Art et metier

Le tissage traditionnel de Djerba

07 March 2015

Depuis plus de 3000 ans, les sociétés pratiquent l'art du tissage, et elles ont peu à peu apporté des améliorations aux métiers rudimentaires du néolithique. Mais l'outil a peu changé au cours des derniers siècles. Une série de fils (la chaîne) est tendue sur une barre transversale, l'ensouple, en général par des poids. Par l'action sur les pédales, un nombre décidé à l'avance de fils de chaîne est tiré afin de créer un espace vide (la foule) où un autre fil (la trame) passe perpendiculairement aux fils de chaîne, grâce à une navette en bois qui en contient la bobine. Le peigne est alors tiré d'un coup sec parfois redoublé, pour battre les fils de trame, c'est-à-dire les rapprocher afin de les rendre plus compacts.  Puis les nappes de la chaîne sont inversées par l'action sur une autre pédale, pour créer une autre foule où repasse le fil de trame. C'est ainsi que l'on crée des motifs complexes, grâce à l'action sur les pédales, qui soulève des ensembles de nappes différentes, qu'on appelle les lisses.

 

Le tissage est l'un des très anciens métiers sur l'île. Il faut pénétrer loin, et du côté de Binibandou, ouvrir la porte d'un ami tisserand dont l'atelier résonne du claquement régulier du métier à tisser et d'un chant traditionnel.

 

- Les ateliers de tissage sont d'une architecture traditionnelle : l'entrée est surmontée d'un fronton triangulaire, répondent à des normes et exigences climatiques. Semi-enterré et construit dans le sens de la longueur, le hanout présente systématiquement des murs massifs, soutenus à  l'extérieur par des contreforts, procurant fraîcheur en été et chaleur en hiver.

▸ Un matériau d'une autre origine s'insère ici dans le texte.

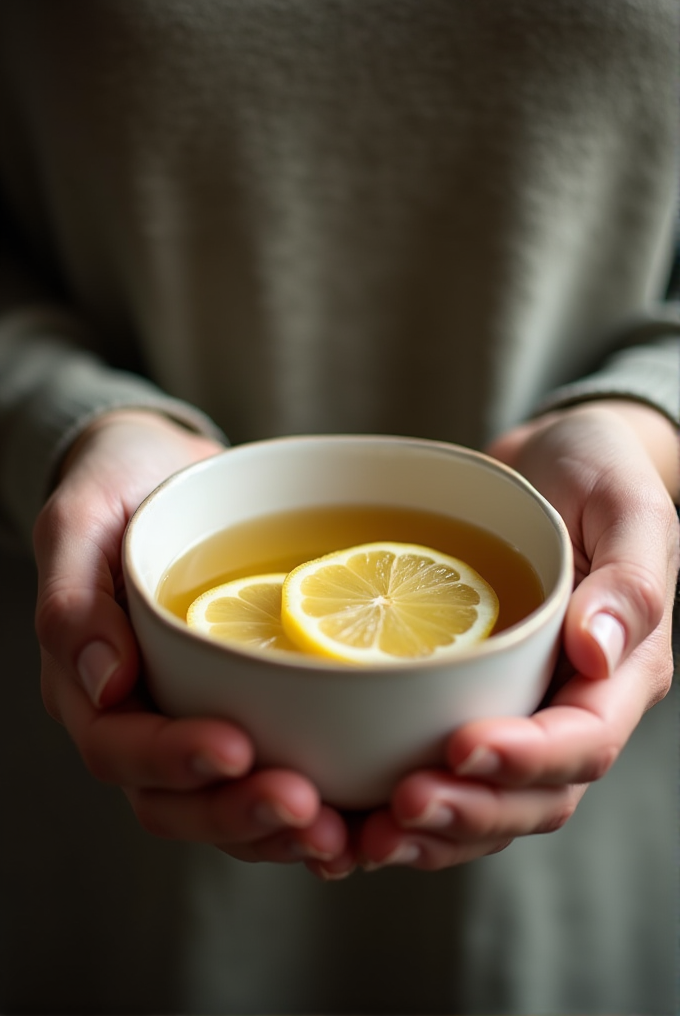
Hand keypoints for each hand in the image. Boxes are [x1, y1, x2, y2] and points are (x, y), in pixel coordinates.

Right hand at [34, 411, 350, 870]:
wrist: (171, 475)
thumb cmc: (119, 486)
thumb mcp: (82, 520)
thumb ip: (74, 599)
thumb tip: (102, 684)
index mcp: (89, 682)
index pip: (118, 745)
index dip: (172, 760)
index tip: (236, 748)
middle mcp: (140, 717)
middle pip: (175, 800)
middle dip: (239, 813)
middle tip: (307, 807)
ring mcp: (194, 719)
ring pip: (226, 805)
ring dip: (281, 829)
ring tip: (345, 832)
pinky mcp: (247, 710)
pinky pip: (271, 773)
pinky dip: (315, 802)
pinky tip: (362, 810)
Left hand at [354, 401, 678, 870]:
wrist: (548, 463)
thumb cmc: (595, 471)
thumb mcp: (624, 503)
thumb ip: (629, 578)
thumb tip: (598, 652)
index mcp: (622, 670)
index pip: (585, 740)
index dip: (529, 759)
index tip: (463, 746)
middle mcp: (573, 705)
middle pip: (536, 796)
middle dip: (470, 811)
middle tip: (399, 807)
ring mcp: (522, 710)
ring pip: (489, 804)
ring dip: (432, 831)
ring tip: (364, 836)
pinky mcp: (472, 702)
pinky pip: (446, 772)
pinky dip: (401, 804)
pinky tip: (346, 814)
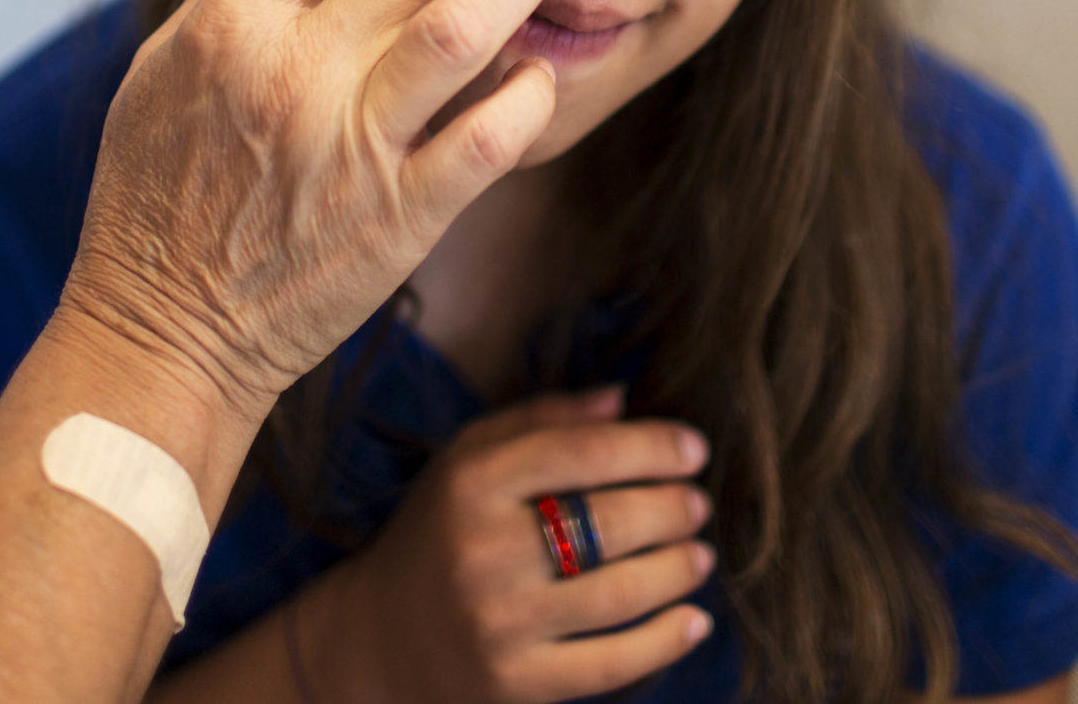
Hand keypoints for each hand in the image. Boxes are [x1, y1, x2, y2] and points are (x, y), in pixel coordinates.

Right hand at [58, 0, 589, 425]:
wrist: (164, 328)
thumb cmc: (159, 189)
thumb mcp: (169, 64)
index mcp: (234, 21)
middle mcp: (298, 72)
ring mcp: (355, 145)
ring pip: (462, 27)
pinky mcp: (401, 218)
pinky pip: (486, 141)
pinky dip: (525, 94)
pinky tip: (551, 59)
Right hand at [302, 389, 717, 703]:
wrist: (378, 639)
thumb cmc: (440, 532)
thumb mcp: (468, 459)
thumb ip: (541, 420)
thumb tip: (623, 401)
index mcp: (470, 484)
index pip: (583, 454)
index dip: (653, 447)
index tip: (695, 449)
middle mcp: (482, 552)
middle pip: (610, 523)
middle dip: (673, 509)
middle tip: (698, 505)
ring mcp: (500, 625)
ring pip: (621, 593)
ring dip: (679, 569)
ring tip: (699, 555)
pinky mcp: (516, 684)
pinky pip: (612, 664)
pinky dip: (666, 641)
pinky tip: (695, 620)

 -  Mr Mongi Ben Moussa et (Ammi) El Tayeb Rmada, l'un des plus anciens tisserands de l'île avec plus de 30 ans de travail, est  connu comme un formateur est source d'informations du métier de  tisseur. Ils ont hérité de ce métier de leur père  et tentent de le sauvegarder en le transmettant eux-même à leur descendance.Pour les foutas, on utilise des fils de soie, d'argent ou d'or.

 

 

Le métier à tisser est fait en bois d’olivier et de palmier, des matériaux disponibles sur l’île. Bras et jambes le font fonctionner. Sur les fils tendus le long du cadre, passent et repassent les fils de différentes couleurs. Le peigne monte et descend, tassant les rangées de fils en un mouvement rapide et continu. De cet enchevêtrement de fils jaillissent les couvertures aux motifs géométriques parfaits.

Deux type de métiers sont utilisés dans cet atelier : avec 5 pédales pour les foutas simples sans décoration ; avec 8 pédales pour les foutas décorées. Voici l'ordre des passages pour ce dernier : sur la première pédale, deux passages de la première pédale à la huitième ; un passage de la quatrième à la première ; un passage de la première à la huitième ; un passage de la huitième à la quatrième ; un passage de la quatrième à la huitième ; un passage de la huitième à la première ; enfin un de la première à la quatrième et puis de la quatrième à la première. Et on recommence. Il faut ainsi beaucoup d'attention et de rigueur : il est impossible de revenir en arrière.  Et il peut y avoir plus de 3850 fils sur la chaîne.

Le prix d'une fouta varie selon le fils utilisé : elle peut atteindre 400 dtn si elle contient des fils d'argent. Avec uniquement des fils de soie, et selon les décoration, le prix varie de 160 à 220.